• [Reading passage]:
____________

New York’s Capital Region and North Country are being awarded more than $150,000 to provide permanent homes for 28 veterans experiencing homelessness.
Area officials gathered Monday in Albany to celebrate the funding announced by the U.S. Department of Housing and Urban Development and the U.S. Department of Veterans Affairs.
The 28 vouchers are allocated to public housing authorities in Albany, Schenectady, Troy, Plattsburgh, and Glens Falls, under the HUD-Veterans Affairs Supportive Housing program, which officials say combines rental assistance from HUD with case management and clinical services provided by the VA.
Capital Region Democratic Congressman Paul Tonko: "We should never ever put two words in our language together, that being homeless and veterans. For those who've done battle on the battlefield for this nation and all for which she stands should not return home with the battle of finding appropriate housing."
Lisa Pugliese is Acting Field Office Director for HUD's New York Regional Office. "What we can do and what we've done here is to create systems and invest resources that make veteran homelessness brief, rare and non-reoccurring. That is the goal that the HUD-VASH supports and the bipartisan group of leaders that is gathered here today to celebrate. I should also mention that HUD also has a note for currently out that is posted for an additional round of HUD-VASH vouchers so that the housing authorities here and others that the deadline is mid-July."

____________

(Collected data)
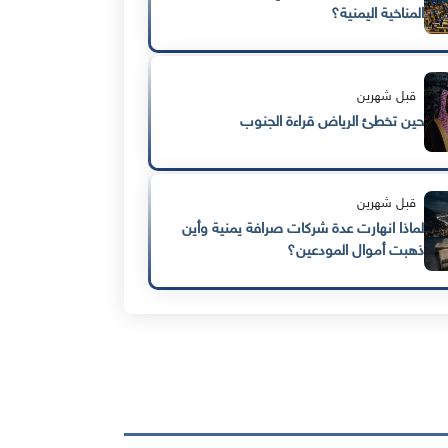
المناخية اليمنية؟
قبل شهرين
حين تخطئ الرياض قراءة الجنوب
قبل شهرين
لماذا انهارت عدة شركات صرافة يمنية وأين
ذهبت أموال المودعين؟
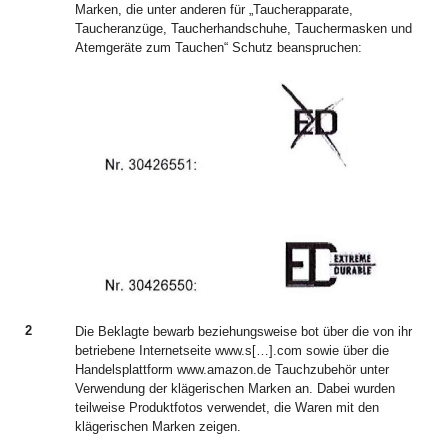
Marken, die unter anderen für „Taucherapparate,
Taucheranzüge, Taucherhandschuhe, Tauchermasken und
Atemgeräte zum Tauchen“ Schutz beanspruchen:
2
Die Beklagte bewarb beziehungsweise bot über die von ihr
betriebene Internetseite www.s[…].com sowie über die
Handelsplattform www.amazon.de Tauchzubehör unter
Verwendung der klägerischen Marken an. Dabei wurden
teilweise Produktfotos verwendet, die Waren mit den
klägerischen Marken zeigen.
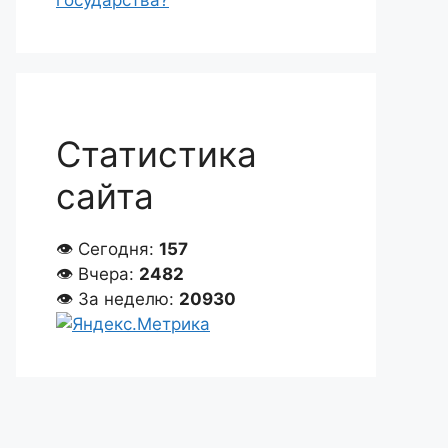
государства?
Статистика
сайта
👁 Сегодня:
157
👁 Вчера:
2482
👁 За неделю:
20930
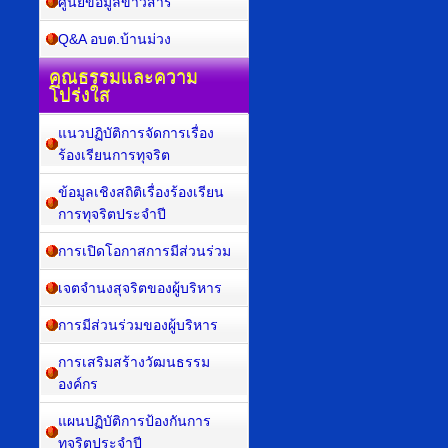
ศูนย์ข้อมูลข่าวสาร
Q&A อบต.บ้านม่วง
คุณธรรมและความ
โปร่งใส
แนวปฏิบัติการจัดการเรื่อง
ร้องเรียนการทุจริต
ข้อมูลเชิงสถิติเรื่องร้องเรียน
การทุจริตประจำปี
การเปิดโอกาสการมีส่วนร่วม
เจตจำนงสุจริตของผู้บริหาร
การมีส่วนร่วมของผู้บริหาร
การเสริมสร้างวัฒนธรรม
องค์กร
แผนปฏิบัติการป้องกันการ
ทุจริตประจำปี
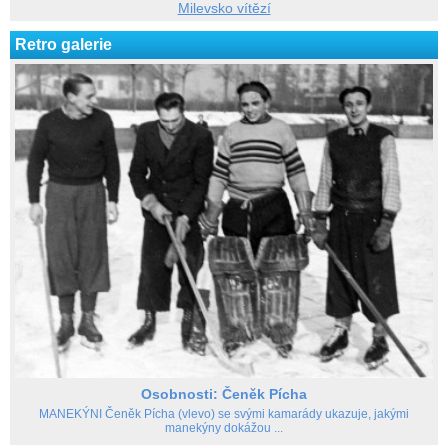
Milevsko vítězí
Retro galerie
Osobnosti: Čeněk Pícha
MANEKÝNI Čeněk Pícha (vlevo) se svými kamarády ukazuje, jakými
manekýny dokážou ...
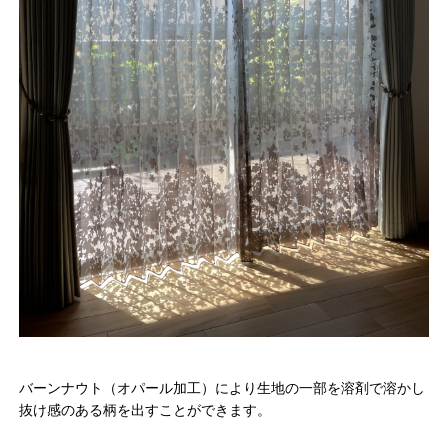
バーンナウト（オパール加工）により生地の一部を溶剤で溶かし
抜け感のある柄を出すことができます。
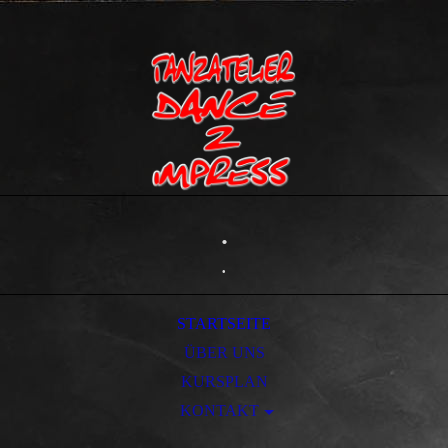
.
.
STARTSEITE
ÜBER UNS
KURSPLAN
KONTAKT
IMPRESSUM/AGB DATENSCHUTZ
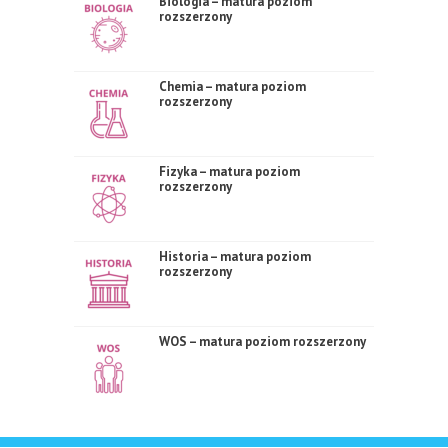
Biologia – matura poziom
rozszerzony
Chemia – matura poziom
rozszerzony
Fizyka – matura poziom
rozszerzony
Historia – matura poziom
rozszerzony
WOS – matura poziom rozszerzony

____________

• [Questions]:
(a) In the article on housing vouchers for veterans, which cities have public housing authorities receiving the vouchers? List them all.
(b) According to the veterans housing article, what does the VA provide under the HUD-Veterans Affairs Supportive Housing program?
(c) Reproduce the passage of the veterans housing article that begins at the words "Area officials gathered" and stops after "of Veterans Affairs.".

• [Solutions to the exercise]:
(a) Albany, Schenectady, Troy, Plattsburgh, Glens Falls

(b) Case management and clinical services.

(c)
Area officials gathered Monday in Albany to celebrate the funding announced by the U.S. Department of Housing and Urban Development and the U.S. Department of Veterans Affairs.